#RukiiNet #SelfHosting update:
Just after writing this #Curie went down again, and it didn't help that the #NFS pods were all on a different node. It all went down regardless.
Even got some data corruption again, it's always a huge manual hassle to bring everything back up. I read somewhere that #MicroK8S tends to be bad with hard reboots if some specific singleton cluster pods like coredns or calico or nfc controller or hostpath provisioner are on the node which goes down. I wonder if it's possible to just add replicas for those...
I found a new (old and known) bug with #OpenEBS, and a mitigation. In some cases, #Jiva has replicas in a readonly state for a moment as it syncs the replicas, and if the moon phase is correct, there's an apparent race condition where the iSCSI mounts become read-only, even though the underlying volume has already become read-write.

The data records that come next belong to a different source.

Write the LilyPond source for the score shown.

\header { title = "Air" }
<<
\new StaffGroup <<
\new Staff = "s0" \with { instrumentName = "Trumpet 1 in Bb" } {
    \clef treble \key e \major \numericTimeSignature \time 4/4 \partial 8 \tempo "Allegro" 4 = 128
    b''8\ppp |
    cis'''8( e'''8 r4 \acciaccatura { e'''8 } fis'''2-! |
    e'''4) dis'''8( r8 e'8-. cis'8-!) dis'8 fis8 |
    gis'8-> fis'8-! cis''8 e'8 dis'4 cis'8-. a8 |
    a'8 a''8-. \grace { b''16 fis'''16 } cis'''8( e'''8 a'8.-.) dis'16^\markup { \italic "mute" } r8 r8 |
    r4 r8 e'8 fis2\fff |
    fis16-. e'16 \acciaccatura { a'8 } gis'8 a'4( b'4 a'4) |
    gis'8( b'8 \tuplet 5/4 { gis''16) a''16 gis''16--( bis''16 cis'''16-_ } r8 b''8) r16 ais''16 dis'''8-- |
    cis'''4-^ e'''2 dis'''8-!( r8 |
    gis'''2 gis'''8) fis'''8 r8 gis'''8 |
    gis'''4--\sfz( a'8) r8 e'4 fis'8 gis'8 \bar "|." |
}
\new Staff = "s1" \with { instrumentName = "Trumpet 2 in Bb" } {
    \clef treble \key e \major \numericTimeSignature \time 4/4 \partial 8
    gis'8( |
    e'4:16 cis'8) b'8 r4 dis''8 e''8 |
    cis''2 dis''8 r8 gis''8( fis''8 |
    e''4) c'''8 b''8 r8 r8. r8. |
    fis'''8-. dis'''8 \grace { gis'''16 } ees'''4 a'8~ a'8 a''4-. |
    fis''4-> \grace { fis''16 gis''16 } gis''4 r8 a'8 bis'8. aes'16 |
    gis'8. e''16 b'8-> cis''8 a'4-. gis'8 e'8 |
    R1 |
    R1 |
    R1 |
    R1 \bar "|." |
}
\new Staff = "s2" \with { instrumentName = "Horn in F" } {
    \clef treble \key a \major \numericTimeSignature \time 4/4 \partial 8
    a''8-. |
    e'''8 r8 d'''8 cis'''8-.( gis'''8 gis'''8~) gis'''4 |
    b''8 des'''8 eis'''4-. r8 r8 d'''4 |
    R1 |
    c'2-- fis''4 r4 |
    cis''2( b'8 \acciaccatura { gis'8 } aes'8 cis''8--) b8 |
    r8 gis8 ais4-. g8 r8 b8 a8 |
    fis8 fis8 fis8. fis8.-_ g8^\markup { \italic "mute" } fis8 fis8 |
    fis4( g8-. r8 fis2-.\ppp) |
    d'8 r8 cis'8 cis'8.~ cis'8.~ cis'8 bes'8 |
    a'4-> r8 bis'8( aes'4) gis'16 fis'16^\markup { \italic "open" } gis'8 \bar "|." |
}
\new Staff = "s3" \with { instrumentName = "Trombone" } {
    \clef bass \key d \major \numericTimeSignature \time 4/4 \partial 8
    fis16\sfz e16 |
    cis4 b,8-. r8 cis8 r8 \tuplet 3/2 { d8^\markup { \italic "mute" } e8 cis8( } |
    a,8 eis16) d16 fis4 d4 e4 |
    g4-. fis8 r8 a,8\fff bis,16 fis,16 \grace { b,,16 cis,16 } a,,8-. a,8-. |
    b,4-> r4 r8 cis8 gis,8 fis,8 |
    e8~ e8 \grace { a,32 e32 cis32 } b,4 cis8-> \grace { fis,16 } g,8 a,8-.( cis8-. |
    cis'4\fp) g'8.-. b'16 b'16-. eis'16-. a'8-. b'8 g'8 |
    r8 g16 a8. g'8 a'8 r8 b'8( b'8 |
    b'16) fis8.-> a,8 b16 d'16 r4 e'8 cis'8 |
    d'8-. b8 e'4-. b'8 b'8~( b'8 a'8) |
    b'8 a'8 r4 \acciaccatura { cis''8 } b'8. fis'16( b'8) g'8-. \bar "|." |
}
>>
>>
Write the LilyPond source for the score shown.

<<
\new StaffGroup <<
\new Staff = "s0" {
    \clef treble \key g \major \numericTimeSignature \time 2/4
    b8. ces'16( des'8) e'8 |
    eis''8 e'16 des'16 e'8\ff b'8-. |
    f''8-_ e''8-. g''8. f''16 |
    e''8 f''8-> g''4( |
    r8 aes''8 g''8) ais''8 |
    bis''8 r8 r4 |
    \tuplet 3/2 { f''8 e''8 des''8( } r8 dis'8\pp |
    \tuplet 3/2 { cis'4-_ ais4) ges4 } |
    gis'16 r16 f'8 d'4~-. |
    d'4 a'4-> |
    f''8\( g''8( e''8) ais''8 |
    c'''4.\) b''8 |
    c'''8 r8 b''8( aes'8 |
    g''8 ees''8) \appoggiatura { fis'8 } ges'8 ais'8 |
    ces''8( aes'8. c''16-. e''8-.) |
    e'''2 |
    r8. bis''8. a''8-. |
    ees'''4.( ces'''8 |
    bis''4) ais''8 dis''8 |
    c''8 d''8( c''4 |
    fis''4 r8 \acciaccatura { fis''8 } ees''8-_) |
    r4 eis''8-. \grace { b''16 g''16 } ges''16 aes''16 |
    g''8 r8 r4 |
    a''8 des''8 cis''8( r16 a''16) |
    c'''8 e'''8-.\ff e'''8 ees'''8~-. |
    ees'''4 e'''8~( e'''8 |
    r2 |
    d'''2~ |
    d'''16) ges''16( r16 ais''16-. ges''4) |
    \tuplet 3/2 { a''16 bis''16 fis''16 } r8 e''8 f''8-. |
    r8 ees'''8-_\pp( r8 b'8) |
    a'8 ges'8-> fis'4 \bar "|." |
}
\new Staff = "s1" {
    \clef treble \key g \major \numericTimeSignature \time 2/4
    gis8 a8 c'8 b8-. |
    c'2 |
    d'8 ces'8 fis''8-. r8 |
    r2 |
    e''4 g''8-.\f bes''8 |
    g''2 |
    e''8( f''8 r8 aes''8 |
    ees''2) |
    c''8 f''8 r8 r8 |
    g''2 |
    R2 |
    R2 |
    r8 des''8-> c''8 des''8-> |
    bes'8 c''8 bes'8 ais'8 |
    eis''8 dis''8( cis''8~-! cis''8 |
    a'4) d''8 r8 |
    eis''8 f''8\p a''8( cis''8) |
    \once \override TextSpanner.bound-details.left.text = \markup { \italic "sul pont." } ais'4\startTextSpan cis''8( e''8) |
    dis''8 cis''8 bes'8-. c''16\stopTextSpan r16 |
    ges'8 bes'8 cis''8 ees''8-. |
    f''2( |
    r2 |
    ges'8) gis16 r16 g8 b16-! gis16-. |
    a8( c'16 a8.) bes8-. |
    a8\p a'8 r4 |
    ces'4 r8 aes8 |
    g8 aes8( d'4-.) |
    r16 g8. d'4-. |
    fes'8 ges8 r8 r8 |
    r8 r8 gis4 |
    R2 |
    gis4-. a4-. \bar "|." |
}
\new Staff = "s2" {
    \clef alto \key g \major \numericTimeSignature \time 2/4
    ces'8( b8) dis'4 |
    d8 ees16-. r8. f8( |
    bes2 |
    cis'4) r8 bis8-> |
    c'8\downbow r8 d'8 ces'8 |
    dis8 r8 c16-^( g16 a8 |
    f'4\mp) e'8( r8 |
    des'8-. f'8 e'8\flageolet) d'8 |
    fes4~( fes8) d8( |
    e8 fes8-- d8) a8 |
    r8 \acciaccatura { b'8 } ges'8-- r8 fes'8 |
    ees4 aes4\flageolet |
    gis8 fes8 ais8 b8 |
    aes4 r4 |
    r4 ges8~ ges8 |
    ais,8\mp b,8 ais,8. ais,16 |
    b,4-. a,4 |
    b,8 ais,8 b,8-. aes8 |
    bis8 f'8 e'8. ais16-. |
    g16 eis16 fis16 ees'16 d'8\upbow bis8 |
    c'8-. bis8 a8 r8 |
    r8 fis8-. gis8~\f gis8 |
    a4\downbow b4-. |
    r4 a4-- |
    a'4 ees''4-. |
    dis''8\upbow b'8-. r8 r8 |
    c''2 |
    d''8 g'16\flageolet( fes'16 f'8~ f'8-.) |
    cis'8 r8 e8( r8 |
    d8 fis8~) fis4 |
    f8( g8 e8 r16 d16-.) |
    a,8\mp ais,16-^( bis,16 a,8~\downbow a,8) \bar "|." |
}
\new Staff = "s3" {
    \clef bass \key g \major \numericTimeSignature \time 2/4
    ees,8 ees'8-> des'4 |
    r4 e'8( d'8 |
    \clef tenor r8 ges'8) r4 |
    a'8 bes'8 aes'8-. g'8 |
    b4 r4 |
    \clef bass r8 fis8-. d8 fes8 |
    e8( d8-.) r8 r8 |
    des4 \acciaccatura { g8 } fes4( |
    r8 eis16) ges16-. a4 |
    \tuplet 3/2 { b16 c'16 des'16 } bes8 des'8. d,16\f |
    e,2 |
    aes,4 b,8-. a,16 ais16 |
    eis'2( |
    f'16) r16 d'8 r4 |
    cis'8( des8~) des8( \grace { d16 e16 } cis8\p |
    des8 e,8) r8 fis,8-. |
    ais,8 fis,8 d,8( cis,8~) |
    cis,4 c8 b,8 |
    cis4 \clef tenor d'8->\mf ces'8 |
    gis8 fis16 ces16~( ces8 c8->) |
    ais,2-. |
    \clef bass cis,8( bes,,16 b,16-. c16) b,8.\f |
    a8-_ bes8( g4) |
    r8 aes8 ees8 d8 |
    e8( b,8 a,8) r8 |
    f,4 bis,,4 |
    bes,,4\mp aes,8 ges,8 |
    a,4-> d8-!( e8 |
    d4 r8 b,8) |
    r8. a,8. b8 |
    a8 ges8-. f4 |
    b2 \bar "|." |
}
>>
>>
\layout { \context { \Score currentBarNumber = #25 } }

To fix this is to go to the node which mounted these, do "mount | grep ro,", and ABSOLUTELY UNDER NO CIRCUMSTANCE UNMOUNT (learned the hard way). Instead, I think it's possible to just remount these rw.
There's also an irritating thing where different pods run their apps with different UIDs, and the Dynamic NFS Provisioner StorageClass needs to be configured to mount the stuff with the same UID. I originally ran this by just setting chmod 0777, but the apps insist on creating files with a different permission set, so when their files get remounted, their permissions stay but the UID changes, and after a remount they don't have write access to the files anymore.
This compounds with the fact that each container runs on its own UID, so each needs its own special StorageClass for that UID... Gods.
I got the new #IntelNUC for the fourth node in the cluster to replace the unstable Curie node, but memories for it are coming Thursday.